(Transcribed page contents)

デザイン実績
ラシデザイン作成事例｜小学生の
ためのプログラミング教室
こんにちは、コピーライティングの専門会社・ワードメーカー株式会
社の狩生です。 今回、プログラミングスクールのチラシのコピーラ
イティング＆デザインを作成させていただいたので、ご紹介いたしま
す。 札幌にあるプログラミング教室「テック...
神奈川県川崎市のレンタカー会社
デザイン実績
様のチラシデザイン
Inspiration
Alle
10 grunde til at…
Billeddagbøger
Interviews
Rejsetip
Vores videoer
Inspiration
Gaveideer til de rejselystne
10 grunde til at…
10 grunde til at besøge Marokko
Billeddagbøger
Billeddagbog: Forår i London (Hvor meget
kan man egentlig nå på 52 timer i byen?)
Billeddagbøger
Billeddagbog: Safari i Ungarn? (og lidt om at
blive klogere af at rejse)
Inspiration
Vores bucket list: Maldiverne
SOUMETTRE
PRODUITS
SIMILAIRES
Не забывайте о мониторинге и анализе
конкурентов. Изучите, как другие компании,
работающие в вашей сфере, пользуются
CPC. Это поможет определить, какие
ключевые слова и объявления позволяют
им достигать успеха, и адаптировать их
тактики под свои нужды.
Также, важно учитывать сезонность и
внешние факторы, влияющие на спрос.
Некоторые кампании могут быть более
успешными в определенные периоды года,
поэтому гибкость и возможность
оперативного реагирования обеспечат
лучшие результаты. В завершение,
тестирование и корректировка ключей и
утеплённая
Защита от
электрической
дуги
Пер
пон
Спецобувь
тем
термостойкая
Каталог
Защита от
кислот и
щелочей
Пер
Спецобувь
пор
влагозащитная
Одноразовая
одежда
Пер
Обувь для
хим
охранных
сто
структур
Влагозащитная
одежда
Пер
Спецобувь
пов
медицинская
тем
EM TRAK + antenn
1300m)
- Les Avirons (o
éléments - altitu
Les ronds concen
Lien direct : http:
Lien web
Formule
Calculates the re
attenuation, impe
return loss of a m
==
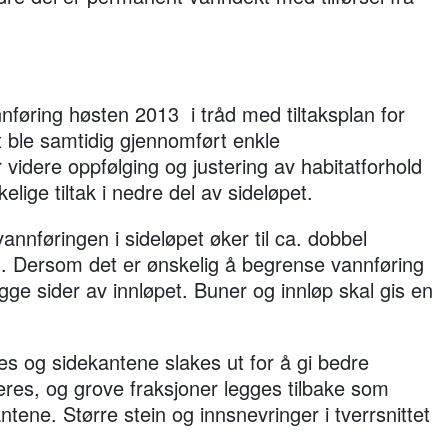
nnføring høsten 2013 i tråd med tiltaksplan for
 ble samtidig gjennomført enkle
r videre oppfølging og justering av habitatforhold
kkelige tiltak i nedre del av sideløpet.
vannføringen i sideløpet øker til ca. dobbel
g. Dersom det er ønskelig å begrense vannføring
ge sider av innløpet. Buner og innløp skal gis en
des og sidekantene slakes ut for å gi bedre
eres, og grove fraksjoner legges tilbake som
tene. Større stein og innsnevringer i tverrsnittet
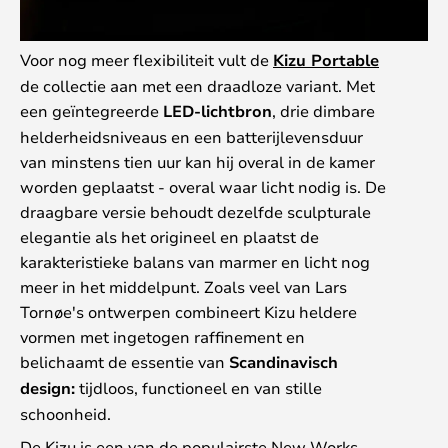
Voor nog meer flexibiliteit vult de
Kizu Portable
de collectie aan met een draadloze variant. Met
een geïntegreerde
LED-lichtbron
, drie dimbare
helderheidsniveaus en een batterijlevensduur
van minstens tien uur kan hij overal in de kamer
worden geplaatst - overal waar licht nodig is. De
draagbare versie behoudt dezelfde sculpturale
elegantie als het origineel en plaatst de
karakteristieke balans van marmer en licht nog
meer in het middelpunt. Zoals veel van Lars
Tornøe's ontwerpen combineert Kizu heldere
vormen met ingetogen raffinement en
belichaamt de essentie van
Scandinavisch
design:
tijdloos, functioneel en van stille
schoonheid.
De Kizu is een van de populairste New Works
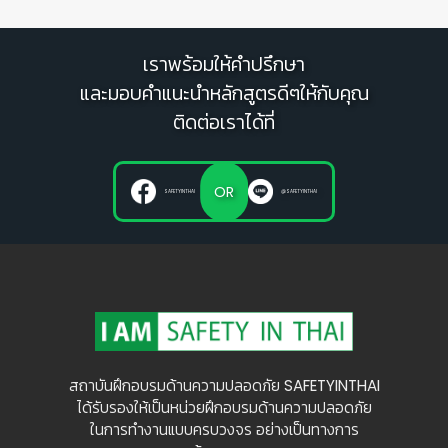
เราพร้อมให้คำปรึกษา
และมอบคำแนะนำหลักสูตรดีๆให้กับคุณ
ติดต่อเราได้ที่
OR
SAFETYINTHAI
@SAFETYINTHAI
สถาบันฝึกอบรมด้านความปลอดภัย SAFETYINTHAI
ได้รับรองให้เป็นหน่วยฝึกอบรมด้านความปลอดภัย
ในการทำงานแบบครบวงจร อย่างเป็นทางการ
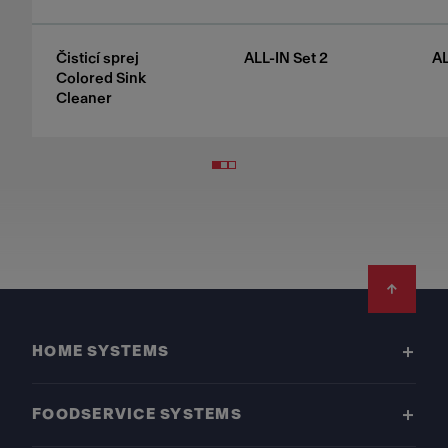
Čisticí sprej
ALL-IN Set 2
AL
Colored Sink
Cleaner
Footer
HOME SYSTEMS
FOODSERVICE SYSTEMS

Problem to solve:
Output the lines above as a Markdown table with the columns No. and Line, numbering each line and omitting blank ones. Begin at the line that contains "nnføring høsten 2013" and stop after the line that contains "tene. Større stein".

Exercise result:
| No. | Line |
|---|---|
| 1 | nnføring høsten 2013 i tråd med tiltaksplan for |
| 2 |  ble samtidig gjennomført enkle |
| 3 | r videre oppfølging og justering av habitatforhold |
| 4 | kkelige tiltak i nedre del av sideløpet. |
| 5 | vannføringen i sideløpet øker til ca. dobbel |
| 6 | g. Dersom det er ønskelig å begrense vannføring |
| 7 | ge sider av innløpet. Buner og innløp skal gis en |
| 8 | des og sidekantene slakes ut for å gi bedre |
| 9 | eres, og grove fraksjoner legges tilbake som |
| 10 | tene. Større stein og innsnevringer i tverrsnittet |